Records for this exercise:
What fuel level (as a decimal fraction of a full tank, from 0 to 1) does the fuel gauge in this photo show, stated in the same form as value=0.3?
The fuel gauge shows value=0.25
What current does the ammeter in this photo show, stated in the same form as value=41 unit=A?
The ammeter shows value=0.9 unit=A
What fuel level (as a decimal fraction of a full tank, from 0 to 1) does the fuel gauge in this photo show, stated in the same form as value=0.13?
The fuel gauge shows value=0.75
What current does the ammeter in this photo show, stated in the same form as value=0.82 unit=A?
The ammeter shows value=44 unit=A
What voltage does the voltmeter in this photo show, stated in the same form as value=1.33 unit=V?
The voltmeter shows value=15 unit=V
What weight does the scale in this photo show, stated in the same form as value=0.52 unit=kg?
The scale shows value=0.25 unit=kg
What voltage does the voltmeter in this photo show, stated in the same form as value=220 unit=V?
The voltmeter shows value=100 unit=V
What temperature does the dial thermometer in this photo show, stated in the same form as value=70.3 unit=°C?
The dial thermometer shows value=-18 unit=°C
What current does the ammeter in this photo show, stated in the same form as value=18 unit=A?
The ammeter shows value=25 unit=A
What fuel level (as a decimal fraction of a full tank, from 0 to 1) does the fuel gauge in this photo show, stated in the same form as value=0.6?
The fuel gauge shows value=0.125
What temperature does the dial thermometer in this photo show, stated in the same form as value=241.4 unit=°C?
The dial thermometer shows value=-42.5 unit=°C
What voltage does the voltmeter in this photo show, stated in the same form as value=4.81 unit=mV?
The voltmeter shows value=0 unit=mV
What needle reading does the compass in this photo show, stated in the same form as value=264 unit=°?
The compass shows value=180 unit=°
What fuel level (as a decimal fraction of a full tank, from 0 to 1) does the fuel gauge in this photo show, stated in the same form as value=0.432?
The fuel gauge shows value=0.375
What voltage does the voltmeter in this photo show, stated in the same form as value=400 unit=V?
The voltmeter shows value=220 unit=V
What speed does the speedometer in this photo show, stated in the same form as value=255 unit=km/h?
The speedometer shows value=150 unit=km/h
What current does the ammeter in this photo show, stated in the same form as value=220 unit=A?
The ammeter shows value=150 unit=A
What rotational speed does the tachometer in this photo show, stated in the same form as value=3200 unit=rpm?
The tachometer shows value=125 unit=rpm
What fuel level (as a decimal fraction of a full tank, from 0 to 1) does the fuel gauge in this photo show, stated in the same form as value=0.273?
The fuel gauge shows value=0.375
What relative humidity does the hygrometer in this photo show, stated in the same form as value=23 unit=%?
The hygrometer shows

Brief: Copy the listing above word for word, with every line in its original order.

Solution to the problem:
What fuel level (as a decimal fraction of a full tank, from 0 to 1) does the fuel gauge in this photo show, stated in the same form as value=0.3?
The fuel gauge shows value=0.25
What current does the ammeter in this photo show, stated in the same form as value=41 unit=A?
The ammeter shows value=0.9 unit=A
What fuel level (as a decimal fraction of a full tank, from 0 to 1) does the fuel gauge in this photo show, stated in the same form as value=0.13?
The fuel gauge shows value=0.75
What current does the ammeter in this photo show, stated in the same form as value=0.82 unit=A?
The ammeter shows value=44 unit=A
What voltage does the voltmeter in this photo show, stated in the same form as value=1.33 unit=V?
The voltmeter shows value=15 unit=V
What weight does the scale in this photo show, stated in the same form as value=0.52 unit=kg?
The scale shows value=0.25 unit=kg
What voltage does the voltmeter in this photo show, stated in the same form as value=220 unit=V?
The voltmeter shows value=100 unit=V
What temperature does the dial thermometer in this photo show, stated in the same form as value=70.3 unit=°C?
The dial thermometer shows value=-18 unit=°C
What current does the ammeter in this photo show, stated in the same form as value=18 unit=A?
The ammeter shows value=25 unit=A
What fuel level (as a decimal fraction of a full tank, from 0 to 1) does the fuel gauge in this photo show, stated in the same form as value=0.6?
The fuel gauge shows value=0.125
What temperature does the dial thermometer in this photo show, stated in the same form as value=241.4 unit=°C?
The dial thermometer shows value=-42.5 unit=°C
What voltage does the voltmeter in this photo show, stated in the same form as value=4.81 unit=mV?
The voltmeter shows value=0 unit=mV
What needle reading does the compass in this photo show, stated in the same form as value=264 unit=°?
The compass shows value=180 unit=°
What fuel level (as a decimal fraction of a full tank, from 0 to 1) does the fuel gauge in this photo show, stated in the same form as value=0.432?
The fuel gauge shows value=0.375
What voltage does the voltmeter in this photo show, stated in the same form as value=400 unit=V?
The voltmeter shows value=220 unit=V
What speed does the speedometer in this photo show, stated in the same form as value=255 unit=km/h?
The speedometer shows value=150 unit=km/h
What current does the ammeter in this photo show, stated in the same form as value=220 unit=A?
The ammeter shows value=150 unit=A
What rotational speed does the tachometer in this photo show, stated in the same form as value=3200 unit=rpm?
The tachometer shows value=125 unit=rpm
What fuel level (as a decimal fraction of a full tank, from 0 to 1) does the fuel gauge in this photo show, stated in the same form as value=0.273?
The fuel gauge shows value=0.375
What relative humidity does the hygrometer in this photo show, stated in the same form as value=23 unit=%?
The hygrometer shows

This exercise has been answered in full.